Green, as in environmentally friendly, is a popular buzzword these days. Everything from juice boxes to appliances claims “green” status because manufacturers know protecting the environment is a priority for many consumers.

However, in the immortal words of Kermit the Frog, “It’s not easy being green.” This is especially true for German automaker Volkswagen. After making false claims about green technology in its cars, the company will pay out billions of “green” to compensate duped consumers. 

Starting in 2008, Volkswagen began touting its newly developed “Clean Diesel” technology. Found in TDI Jettas, Passats, Golfs, and Beetles, as well as the TDI Audi A3, the company said it greatly reduced emissions of harmful nitrogen oxides (NOx).  

These claims were heavily promoted and advertised, and not surprisingly, U.S. sales of TDI vehicles rose. The only problem was that Volkswagen cheated on the emissions tests. The cars environmentally conscious consumers had purchased were, in fact, spewing harmful chemicals into the atmosphere.

Volkswagen allegedly equipped its 2.0-liter diesel vehicles with illegal software that detects when the car is being tested for compliance with EPA or state emissions standards and turns on full emissions controls only during that testing process. During normal driving conditions, the software renders certain emission control systems inoperative, greatly increasing emissions. 

‘Defeat device’

This is known as a “defeat device.” Use of the defeat device results in cars that meet emissions standards in the laboratory but emit harmful NOx at levels up to 40 times EPA-compliant levels during normal on-road driving conditions. 

“By duping the regulators, Volkswagen turned nearly a half million American drivers into unwitting accomplices in an unprecedented assault on our atmosphere,” said California deputy attorney general Sally Q. Yates. 

In June 2016, Volkswagen agreed to settle the case.
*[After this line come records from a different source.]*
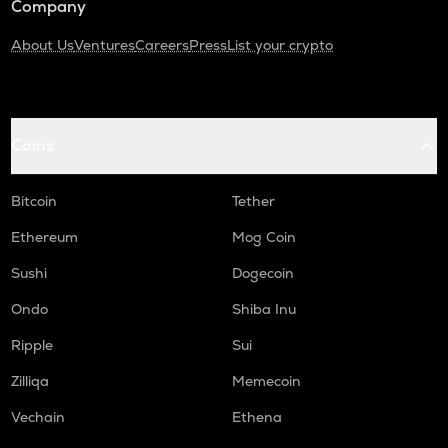
Company
About Us
Ventures
Careers
Press
List your crypto
Coins
Bitcoin
Tether
Ethereum
Mog Coin
Sushi
Dogecoin
Ondo
Shiba Inu
Ripple
Sui
Zilliqa
Memecoin
Vechain
Ethena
They will offer a buyback and lease termination for nearly 500,000 model year 2009-2015 2.0-liter diesel vehicles sold or leased in the U.S., and spend up to $10 billion to compensate consumers under the program. 

“Consumers who were cheated by Volkswagen’s deceptive advertising campaign will be able to get full and fair compensation,” says FTC chairwoman Edith Ramirez.  “Not only for the lost or diminished value of their car but also for the other harms that VW caused them.”

In addition, Volkswagen will spend $4.7 billion to mitigate the pollution from their vehicles and invest in green vehicle technology.

“[This] settlement restores clean air protections that Volkswagen so blatantly violated,” says EPA administrator Gina McCarthy. “And it secures billions of dollars in investments to make our air and our auto industry even cleaner for generations of Americans to come.”